The Russian Federation (RF) has launched a new wave of ground attacks in Donbas, ending a pause lasting several weeks in assault operations, latest news reports and official statements said on Aug. 22.
The Monday morning situation report issued by Ukraine’s Army General Staff (AGS) said that RF ground units over the weekend launched or attempted to launch attacks aimed at gaining ground in the Donbas’ Kramatorsk, Bakhmut, and Avdiivka sectors.
The AGS statement added that Ukraine Armed Forces (UAF) units repelled the assaults at most locations but, that ground fighting still was in progress near the towns of Bakhmut, Zaitsevo and Mayorsk.
RF-controlled information platforms confirmed the uptick in its ground activity. The Wagner mercenary group, fighting house-to-house in the eastern section of Bakhmut, was “mopping up difficult sectors literally by meter,” the pro-Russia Readovka news agency reported on Monday.
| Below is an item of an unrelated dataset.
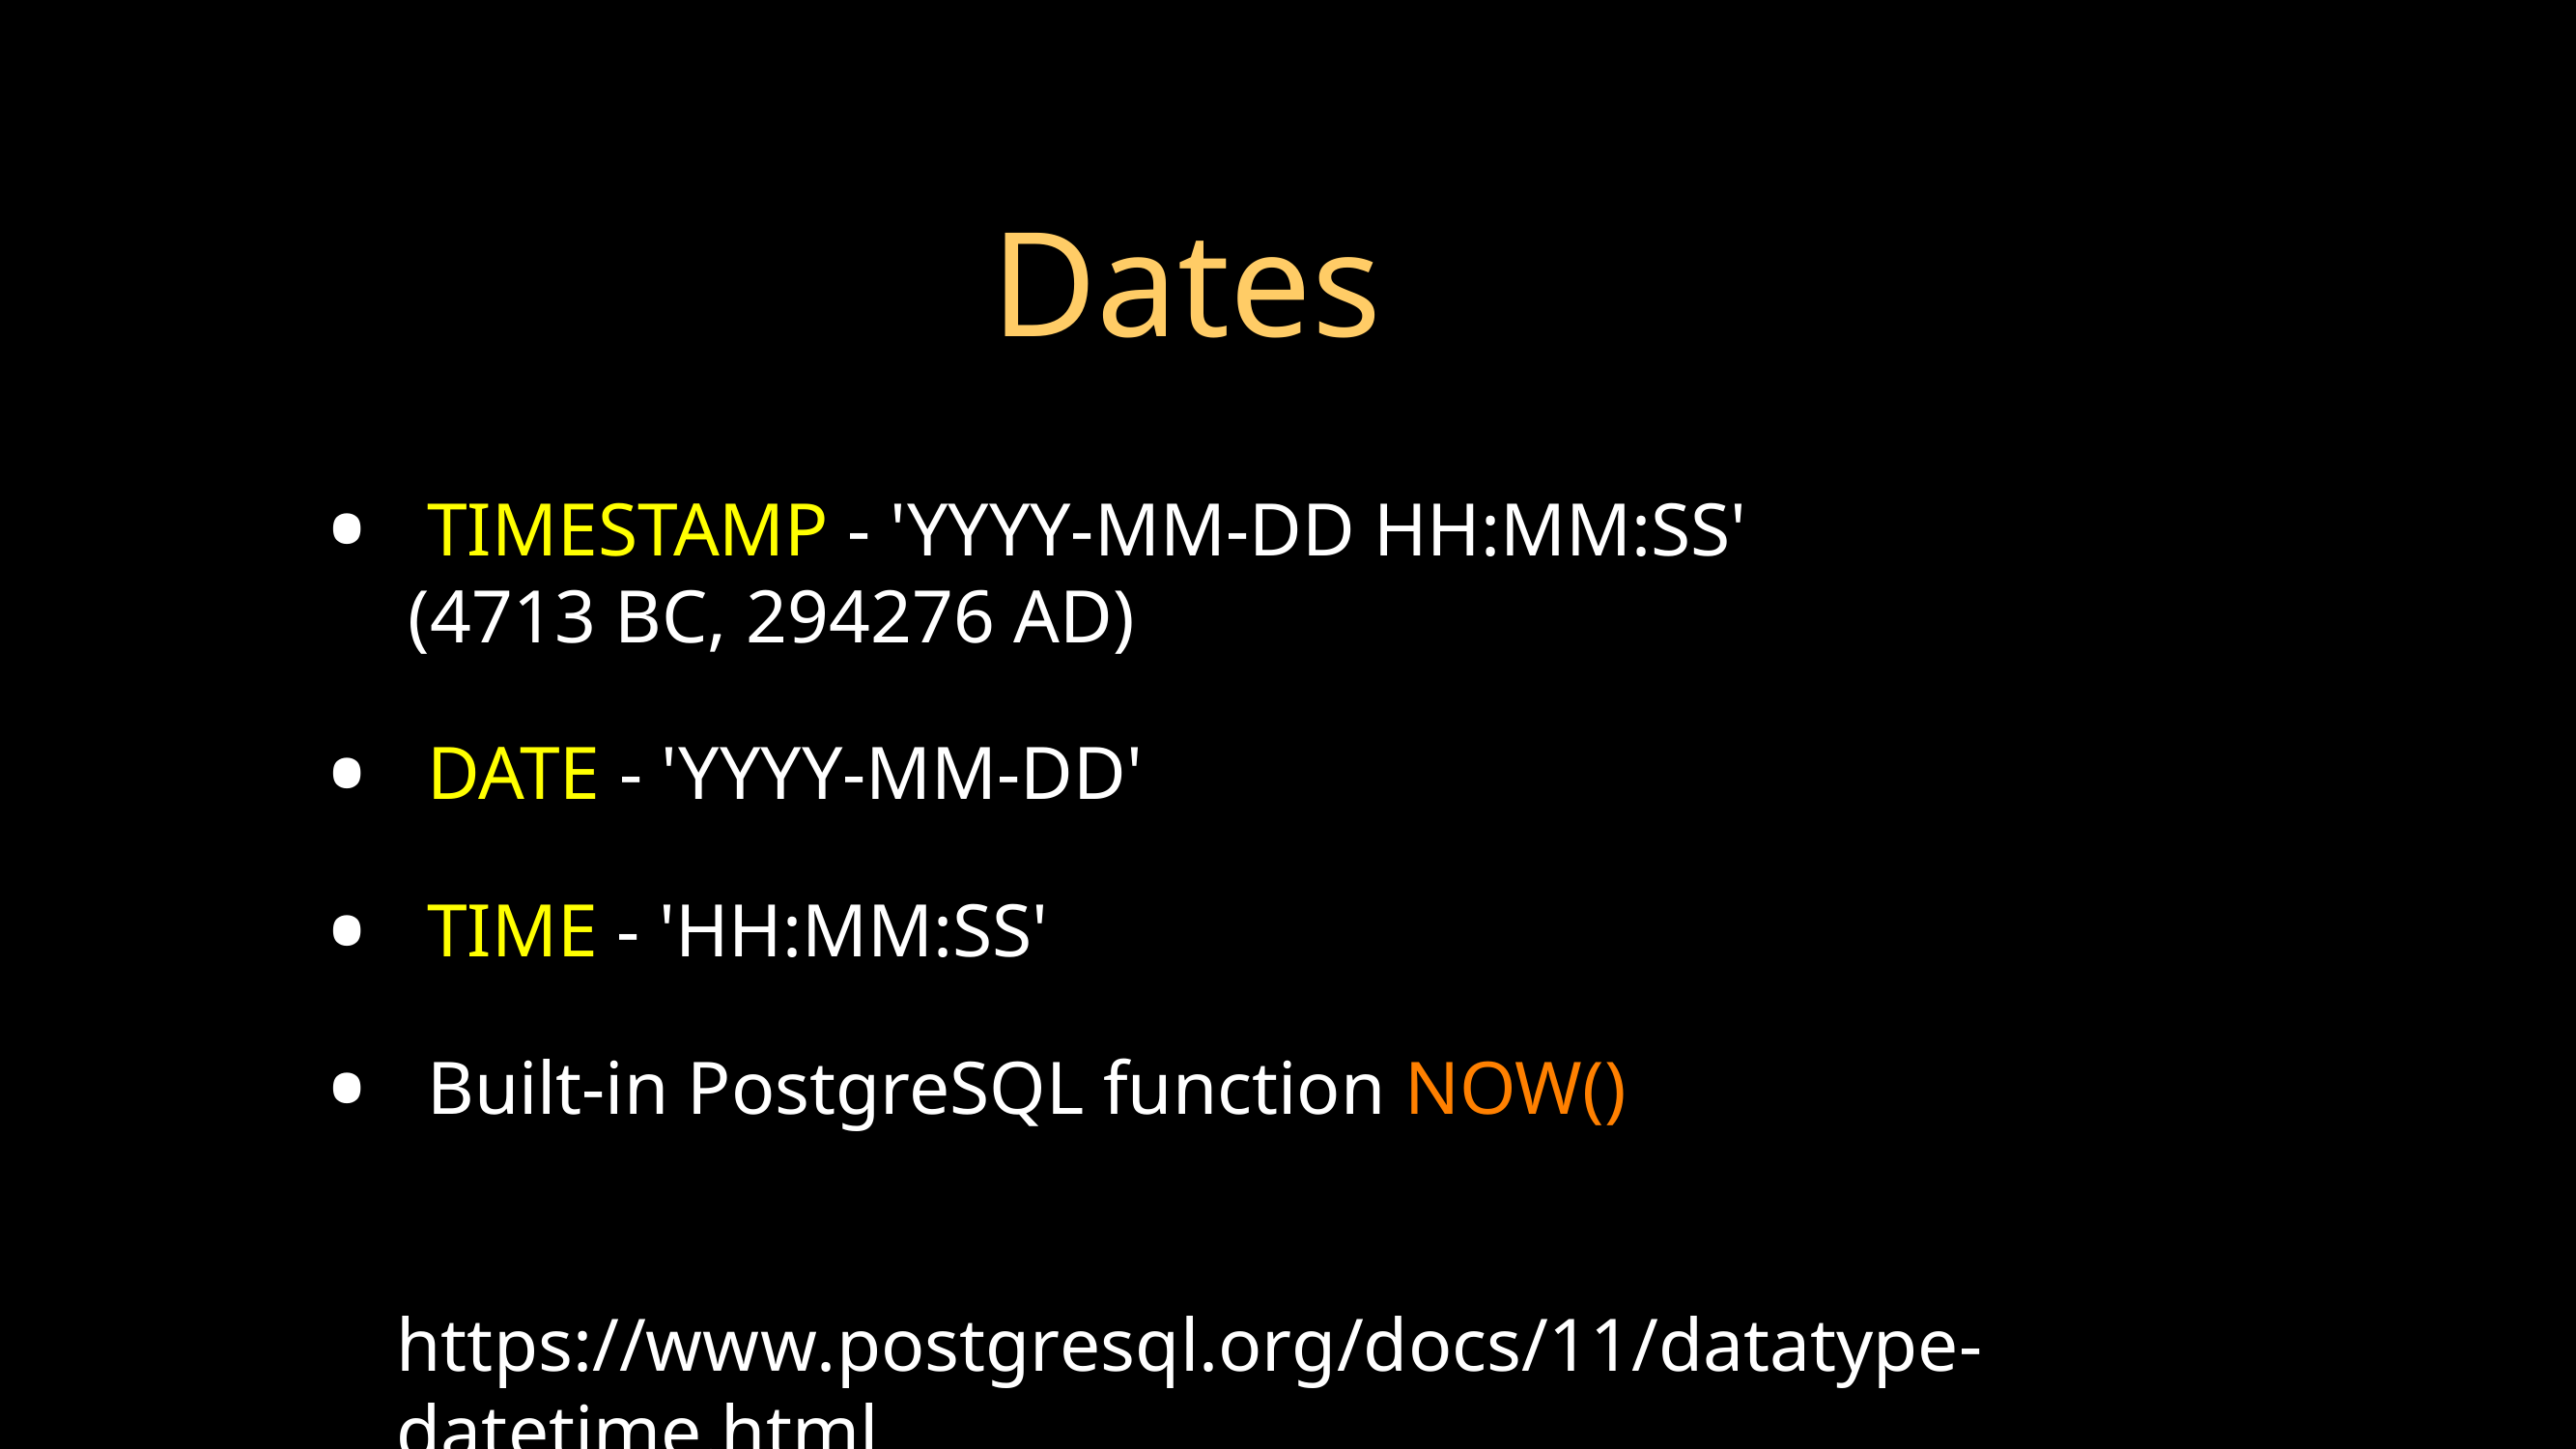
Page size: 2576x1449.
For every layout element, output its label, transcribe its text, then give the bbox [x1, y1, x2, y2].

title Dates [183, 96, 2190, 462]
text_box https://www.postgresql.org/docs/11/datatype-datetime.html [382, 1292, 2392, 1449]
list TIMESTAMP - 'YYYY-MM-DD HH:MM:SS' (4713 BC, 294276 AD) DATE - 'YYYY-MM-DD' TIME - 'HH:MM:SS' Built-in PostgreSQL function NOW() [283, 355, 2291, 1256]
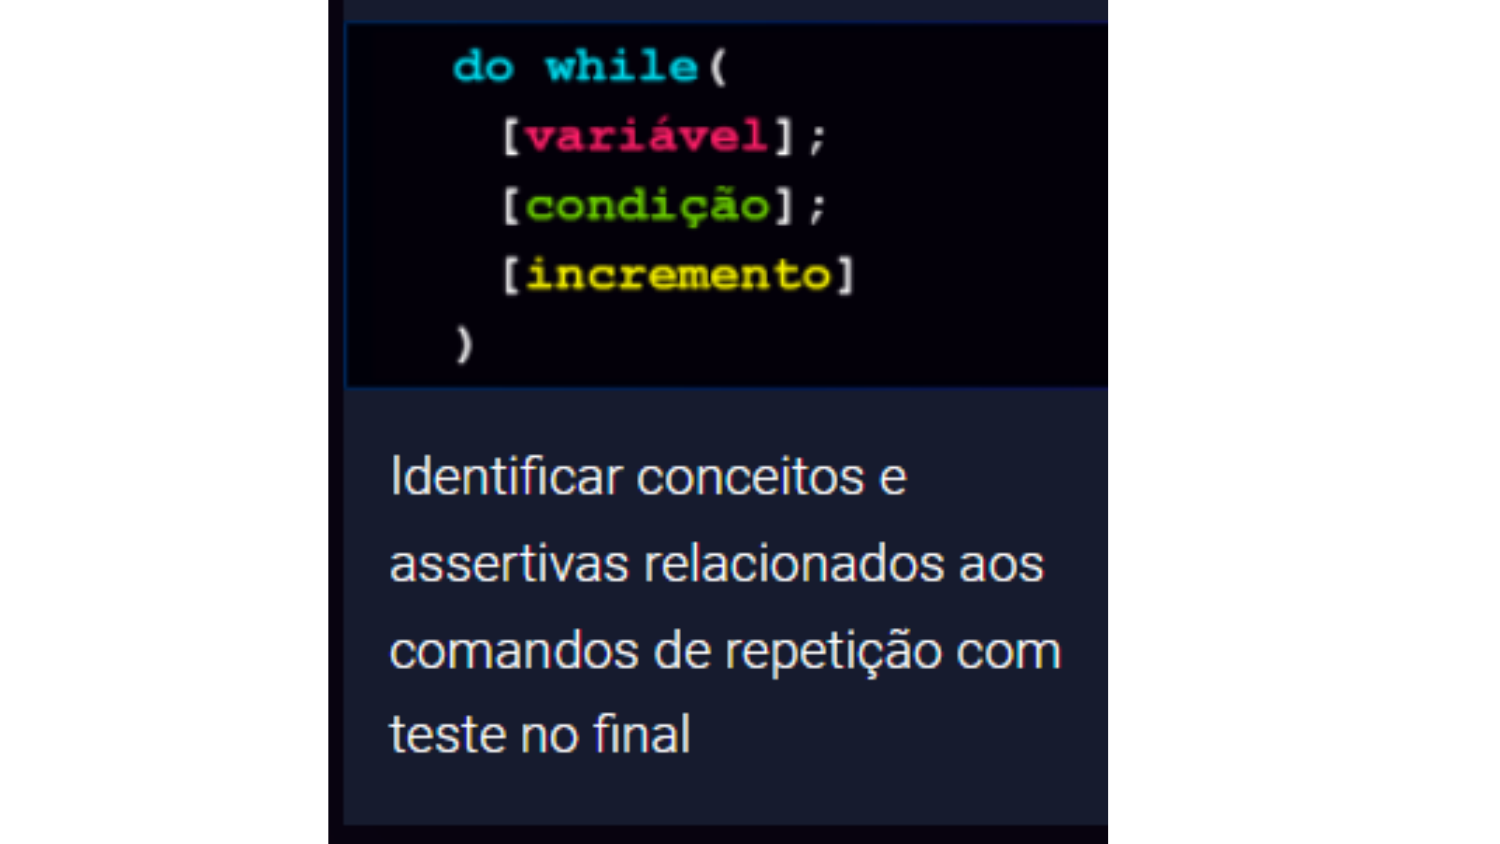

Both Kremlin-associated and Ukrainian official sources reported a parallel spike in ground fighting in the southern sector. The Kyiv-associated Zaporizhzhia Regional Defense Command said Sunday attacks by RF tanks backed by artillery hit the towns if Hulyaipole, Tavriisk and Orikhiv, damaging civilian homes and businesses. UAF units repelled the assaults and were holding their positions, the statement said.
UAF regional commands on the Kharkiv, Donbas, Mykolaiv and Zaporizhzhia fronts all reported more RF air, shell and rocket artillery strikes against civilian infrastructure and UAF positions.
The northern suburbs of Kharkiv, one of Ukraine’s longest-suffering targets of Russian bombardment, was again hit by RF artillery rockets late on Sunday evening, following a rare 36-hour break from RF shelling. Three separate RF rocket salvos started fires in the city’s western Kyivsky district, Kharkiv mayor Ihor Terekhov said in a statement. Russian indirect firing has hammered Kharkiv almost daily since mid-April.
Ukrainian sources reported that RF artillery over the weekend struck the city of Mykolaiv and more than a dozen other towns and villages along the fighting front. In the city of Nikopol, in the western Dnipro sector, 42 incoming RF artillery rockets downed power lines, injured four persons and cut off electricity to more than 2,000 homes. Repair crews were working to repair the damage, the Tsaplienko-Ukraine news platform said.
Pro-Russian news platforms, similarly, accused the UAF on Sunday of targeting civilian homes and businesses. According to The Typichny Donetsk Telegram channel, a Sunday UAF strike hit near the city’s Auchan and Sigma shopping centers. The “Samooborona Horlovka” Telegram channel said that in Horlivka, more than 200 heavy UAF artillery shells hit the town, killing two civilians and injuring 19. There was no independent confirmation of the RF media claims.
Multiple sources reported that the UAF was not letting up in its campaign to strike logistics and command centers deep behind RF lines. Morning news images showed the latest target, a reported RF ammunition dump, burning on the outskirts of Donetsk.
On Sunday, UAF long-range strikes either hit or triggered RF air defenses at multiple locations across Crimea. Particularly embarrassing for Moscow was a blast in Sevastopol, the center of RF military might in the peninsula, taking place after a slow-moving UAF drone crashed into the roof of the RF Black Sea Fleet’s headquarters building and blew up. Sevastopol’s airspace is protected by one of the densest concentrations of air defense weapons in the RF, including the – on paper – fearsome S-400 anti-aircraft system.
RF officials said the drone strike did no serious damage and urged Crimea’s residents to remain calm. During Sunday, explosions linked to the UAF or RF anti-aircraft weapons firing at possible UAF incoming weapons also were reported in the Crimean towns of Yevpatoria, Bakhchysaray, and the peninsula’s capital, Simferopol.